● **Information provided**:
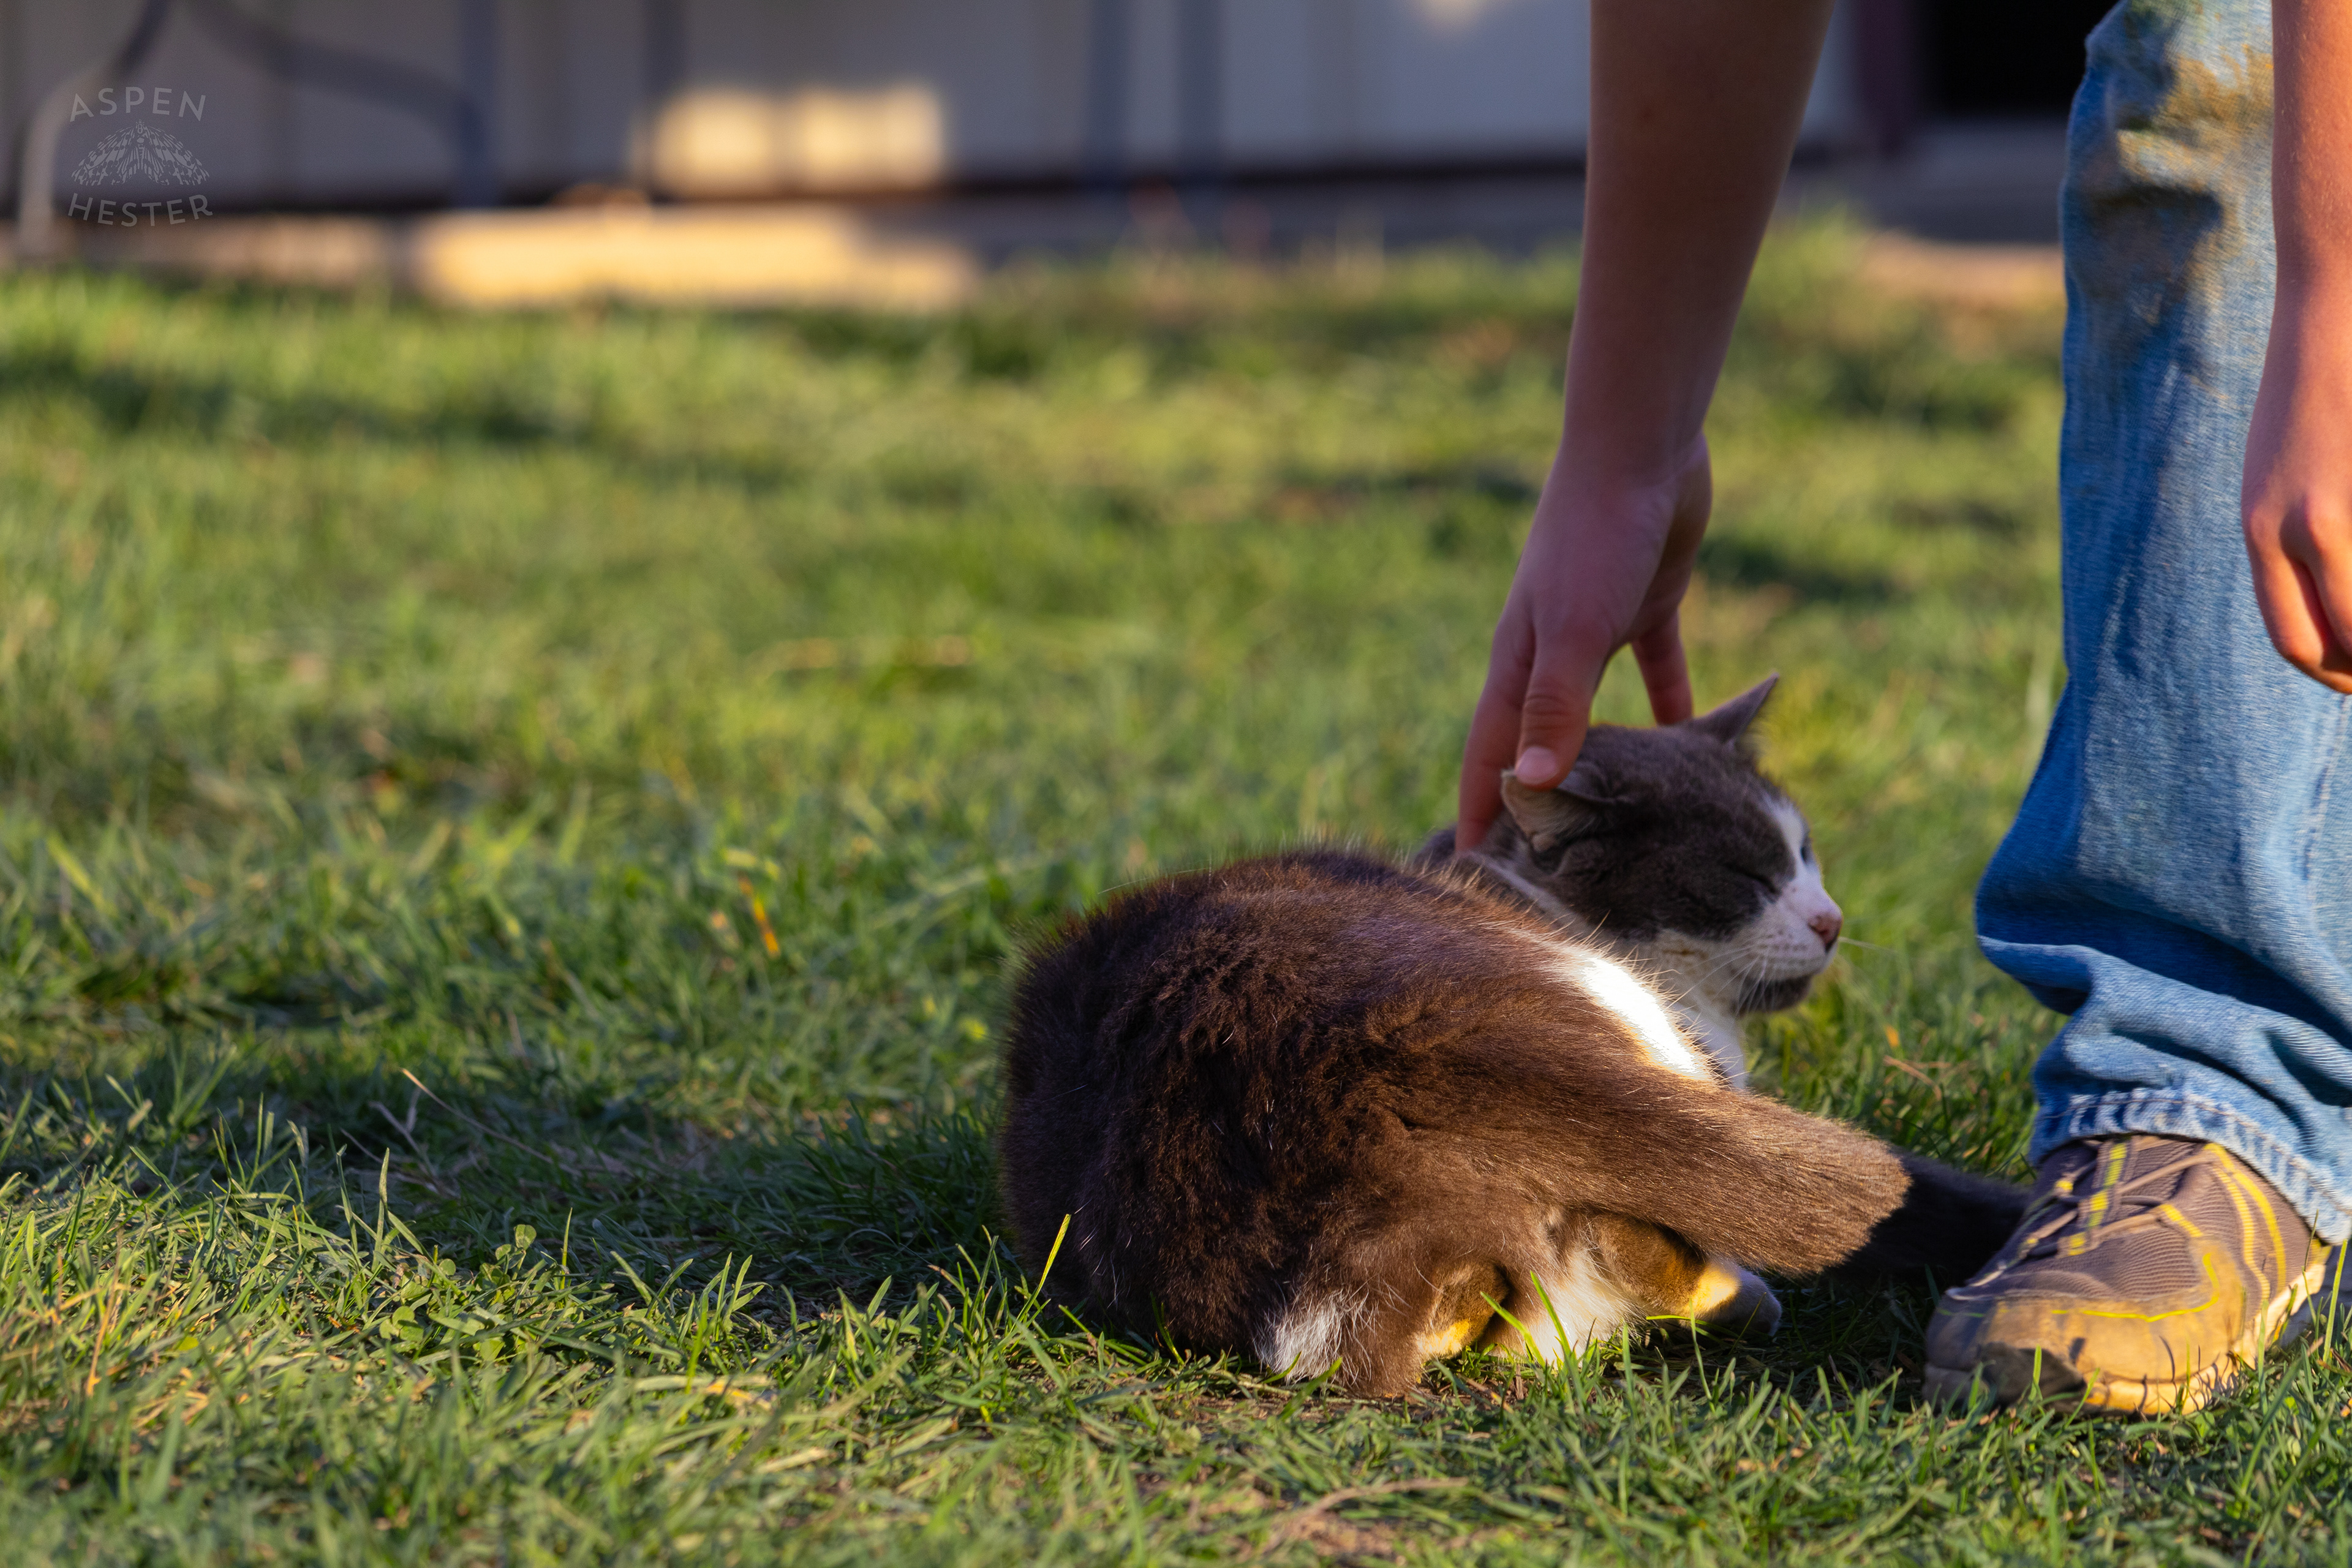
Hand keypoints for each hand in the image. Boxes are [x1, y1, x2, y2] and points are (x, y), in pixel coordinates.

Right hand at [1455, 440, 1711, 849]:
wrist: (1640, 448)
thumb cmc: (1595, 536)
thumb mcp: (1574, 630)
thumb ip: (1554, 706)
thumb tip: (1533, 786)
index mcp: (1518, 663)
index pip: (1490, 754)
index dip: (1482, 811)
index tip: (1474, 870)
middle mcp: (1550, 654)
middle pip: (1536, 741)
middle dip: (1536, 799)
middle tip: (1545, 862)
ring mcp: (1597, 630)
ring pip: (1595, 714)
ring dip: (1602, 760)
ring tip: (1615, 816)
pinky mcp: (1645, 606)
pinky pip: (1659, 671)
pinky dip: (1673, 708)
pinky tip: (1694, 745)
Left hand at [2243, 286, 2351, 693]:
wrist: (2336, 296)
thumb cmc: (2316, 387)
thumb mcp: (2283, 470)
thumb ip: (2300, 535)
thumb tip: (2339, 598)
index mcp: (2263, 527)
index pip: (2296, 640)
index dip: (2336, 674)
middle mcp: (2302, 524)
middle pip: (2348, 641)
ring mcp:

● **Exercise description**:
Wherever a line in the data above contains the word "ring", copy that line.

● **Written answer**:
ring mcp: (1597, 630)
ring pip: (1595, 714)
ring dip: (1602, 760)
ring tip: (1615, 816)
ring mcp:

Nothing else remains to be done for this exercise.